Meaning: I will not pin my hopes for happiness on a relationship with a man, but on my own emotional achievements - my relationships with ALL others. I will do this by shifting into months and seasons and build happiness while the sun shines.

*****************************

The thoughts above began to swirl within me last Thursday morning as I lay in bed at 5 am, thinking, always thinking. I got up early and asked myself, "What will I do this month?" So many answers were returned, and yet, since I had a whole month, there seemed plenty of time to do them all. So I made breakfast for Mary and the kids instead of any of them. I leisurely started a load of laundry and a load of dishes, tidied up my room a bit, answered some Email, and worked out some new Mental Relativity theory. All this before work. And at work, I spent time with my employees, laughing, chatting. I was motivated, though without frantic drive, and calmly, methodically, enjoyably accomplished more than I had in days. By the end of the day, I was sure I had something here.

The next morning, I discovered that both my kids were unexpectedly home from school for a teacher training day. Normally, I value my alone time so much (so that I can work even faster and harder) that I go into a hissy fit if even a part of it is denied me. But this time, I had a whole month, instead of just a day. So I invited my daughter with me to my electrolysis touch-up appointment. On the way back, we picked up breakfast and brought some home to Keith. I sat and chatted with my son - perhaps the first not purposed, non-parenting chat I've had with him all year. Then, he and Mindi, and I played a game of Monopoly on the computer. I haven't played a game with my kids in ages! All day was slow and wonderful and productive, but most importantly, at the end of the day, I had more happiness than sadness (even factoring in degree) and more fulfillment than angst.

Today, we had our garage sale. Normally, I am a slave driver, complaining about the inefficiency in the ranks. But this time, I only had a couple negative comments. The rest of the day I was quite satisfied with my kid's performance, and I know it was me, not they, who had changed. Oh, how I wish I had been more like this when my children were growing up! What a fine parent I would have been.
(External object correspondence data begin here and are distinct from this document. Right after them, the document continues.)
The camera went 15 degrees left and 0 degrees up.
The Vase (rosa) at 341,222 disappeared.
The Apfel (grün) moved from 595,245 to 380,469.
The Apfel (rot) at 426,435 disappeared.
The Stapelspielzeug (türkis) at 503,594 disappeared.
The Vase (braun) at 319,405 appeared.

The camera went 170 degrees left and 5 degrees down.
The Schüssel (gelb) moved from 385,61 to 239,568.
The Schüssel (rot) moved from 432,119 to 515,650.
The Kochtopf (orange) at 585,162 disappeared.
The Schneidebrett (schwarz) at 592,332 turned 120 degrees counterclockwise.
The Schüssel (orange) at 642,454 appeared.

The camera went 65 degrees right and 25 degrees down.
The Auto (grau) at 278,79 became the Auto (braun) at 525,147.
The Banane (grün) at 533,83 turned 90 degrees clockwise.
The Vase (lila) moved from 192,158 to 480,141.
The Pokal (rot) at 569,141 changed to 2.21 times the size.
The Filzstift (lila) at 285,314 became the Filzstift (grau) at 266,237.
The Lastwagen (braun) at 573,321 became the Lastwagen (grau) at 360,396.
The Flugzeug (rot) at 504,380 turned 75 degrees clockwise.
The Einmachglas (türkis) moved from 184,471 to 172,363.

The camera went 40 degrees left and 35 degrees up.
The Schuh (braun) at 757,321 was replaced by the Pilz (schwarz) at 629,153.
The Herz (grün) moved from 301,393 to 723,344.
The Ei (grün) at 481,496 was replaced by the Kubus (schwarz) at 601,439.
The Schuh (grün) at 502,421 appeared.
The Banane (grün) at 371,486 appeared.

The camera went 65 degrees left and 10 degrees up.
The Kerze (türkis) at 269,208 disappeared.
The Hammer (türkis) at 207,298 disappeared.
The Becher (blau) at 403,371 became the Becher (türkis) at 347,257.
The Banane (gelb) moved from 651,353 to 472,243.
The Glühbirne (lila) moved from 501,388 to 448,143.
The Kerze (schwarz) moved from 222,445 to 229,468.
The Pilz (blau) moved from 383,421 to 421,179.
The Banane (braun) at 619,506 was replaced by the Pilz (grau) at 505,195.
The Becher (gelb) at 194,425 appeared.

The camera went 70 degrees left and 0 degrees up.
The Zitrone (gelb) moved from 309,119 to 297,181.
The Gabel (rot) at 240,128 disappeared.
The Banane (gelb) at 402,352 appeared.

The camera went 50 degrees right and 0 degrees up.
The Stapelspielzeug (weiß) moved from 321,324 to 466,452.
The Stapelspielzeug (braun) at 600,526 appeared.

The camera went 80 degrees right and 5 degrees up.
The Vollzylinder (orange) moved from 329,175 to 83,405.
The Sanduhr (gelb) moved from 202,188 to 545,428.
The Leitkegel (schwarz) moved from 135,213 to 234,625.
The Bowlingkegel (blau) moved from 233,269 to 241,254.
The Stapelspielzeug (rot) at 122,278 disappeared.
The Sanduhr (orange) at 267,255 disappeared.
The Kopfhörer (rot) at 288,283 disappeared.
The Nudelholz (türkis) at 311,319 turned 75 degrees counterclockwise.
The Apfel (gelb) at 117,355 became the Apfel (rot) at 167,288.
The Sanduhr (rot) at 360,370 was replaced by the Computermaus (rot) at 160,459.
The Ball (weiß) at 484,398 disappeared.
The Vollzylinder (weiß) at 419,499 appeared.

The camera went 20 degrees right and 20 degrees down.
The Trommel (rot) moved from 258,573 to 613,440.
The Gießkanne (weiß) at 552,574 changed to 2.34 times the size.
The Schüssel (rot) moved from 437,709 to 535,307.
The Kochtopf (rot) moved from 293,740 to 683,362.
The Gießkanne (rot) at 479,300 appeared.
Mary tells me (because I asked) that I was more patient than she was, and did read to them and did play games and make them feel loved. But, since I was too busy looking at days and years, I guess I missed it. That is my curse from the past: to have no real memories of what my life was like because I was too focused on trying to make it what it might be. What I know of my years is not what I remember, but what I read here in these pages. You, my reader, remember my life as much as I do. You are the keepers of my soul.

Still, there is little sadness in this, for I might have gone on that way forever (or at least for the next six years). Now, at least, I have had three wonderful days with my children - days I shall always remember, for I lived them as they happened, experiences of the moment, raisins in the month, ripples in the season. As time goes by it builds my past, not my future. For the future evaporates at the touch, and all the material it robbed from the present dissolves from the memory the moment it slips from the grasp. And the crucible of the past shall hold my heart until no scheme can harm it.